== PAGE EXCERPT ==
===
The tale of the twinkly-eyed nanny is suddenly topical - because the father is a banker suspicious of a money-making scheme that's too good to be true, says Harold Evans.
Who'd have thought that an English nanny with a sharp tongue could have a message in these glum times for all the grown-ups?
Suddenly this tale seems more timely
I'm talking about Mary Poppins, whose magical umbrella landed her on Broadway at the end of 2006 just in time to see the clever people on Wall Street slip on multiple banana skins.
The sweet Disney musical is still running - my 18-year-old daughter and 22-year-old son loved it and so did we - but only now is anyone noticing that the period piece fable set a hundred years ago is grimly relevant to our troubled times.
I know the majority of the folk filling the seats on Broadway didn't buy their Mary Poppins seats at $121 a ticket because they were thirsting for a political seminar, but they'll get it in the musical's incidental moral tale of Mr George Banks, the exceedingly bourgeois bowler-hatted father of Mary Poppins' charges, Michael and Jane.
Mr Banks, if I may remind you, was suspended from his banking job because he upset the owners by showing the door to a man who had a too-clever scheme to make millions.
===
== EXCERPTED RECORDS ==
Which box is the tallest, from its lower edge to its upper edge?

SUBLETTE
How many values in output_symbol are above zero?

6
===
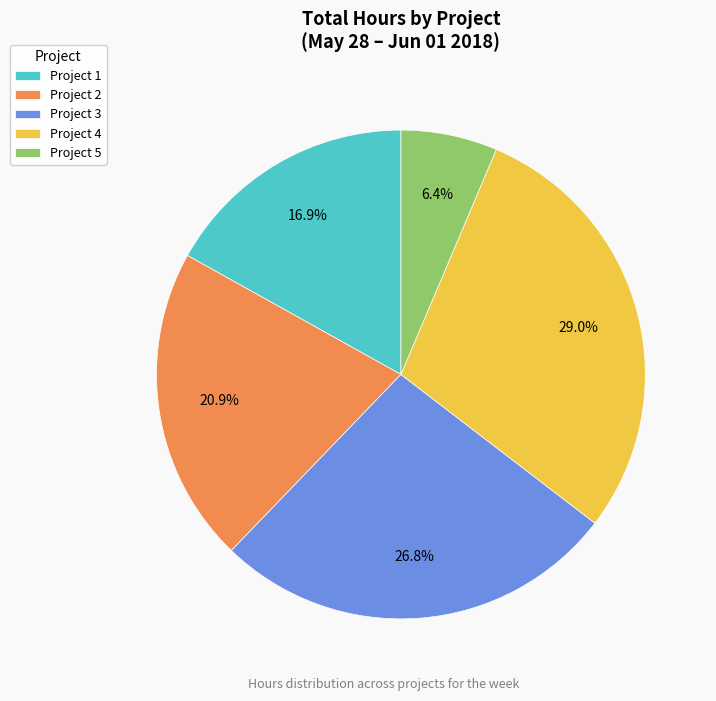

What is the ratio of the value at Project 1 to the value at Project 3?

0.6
===
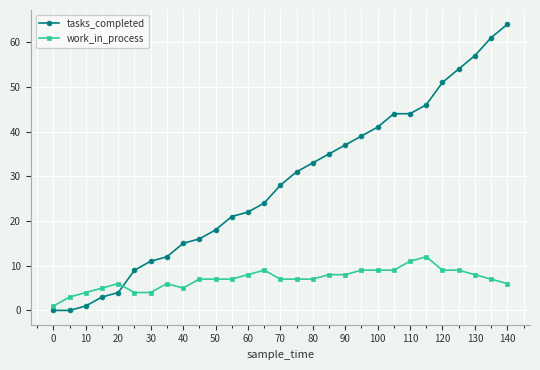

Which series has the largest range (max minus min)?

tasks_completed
===
== THINGS TO DO ==
A: In the Mary Poppins article, what price per ticket did Broadway audiences pay for their seats?
B: Resume the article about Mary Poppins and Wall Street, picking up right after its final sentence.

== ACTIVITY ANSWERS ==
A: $121 a ticket.

B:
When Mr Banks is summoned back a few months into his suspension by the elderly gnomes who own the bank, he's expecting to get the chop. Instead, he's embraced as a hero because the rejected client took his scheme to competitors and, to the joy of the gnomes, the scheme ruined them.
Mr Von Hussler, to give the rogue his name, may now be seen as a prophetic representative of the people in what used to be laughingly called high finance who've brought so much misery today with their wretched derivatives, sub-primes and credit default swaps.
A bystander makes his feelings about Bernard Madoff known
Rocco Landesman, the president of the third largest theatre group, tells me several Broadway investors have lost millions that could well have gone into original musicals but won't - thanks to the machinations of just one notorious investment manager, Bernard Madoff, the man with an enigmatic Mona Lisa smile whose trick was to make $50 billion disappear. Von Hussler , Madoff - what is it with these names? Watch out next for Mrs Ripoff.
That Mary Poppins has suddenly acquired such vivid topicality - a supercalifragilisticexpialidocious topicality - is not good news for anyone else on Broadway where the lights have gone out in theatre after theatre.
One of Broadway's victims of the credit crunch...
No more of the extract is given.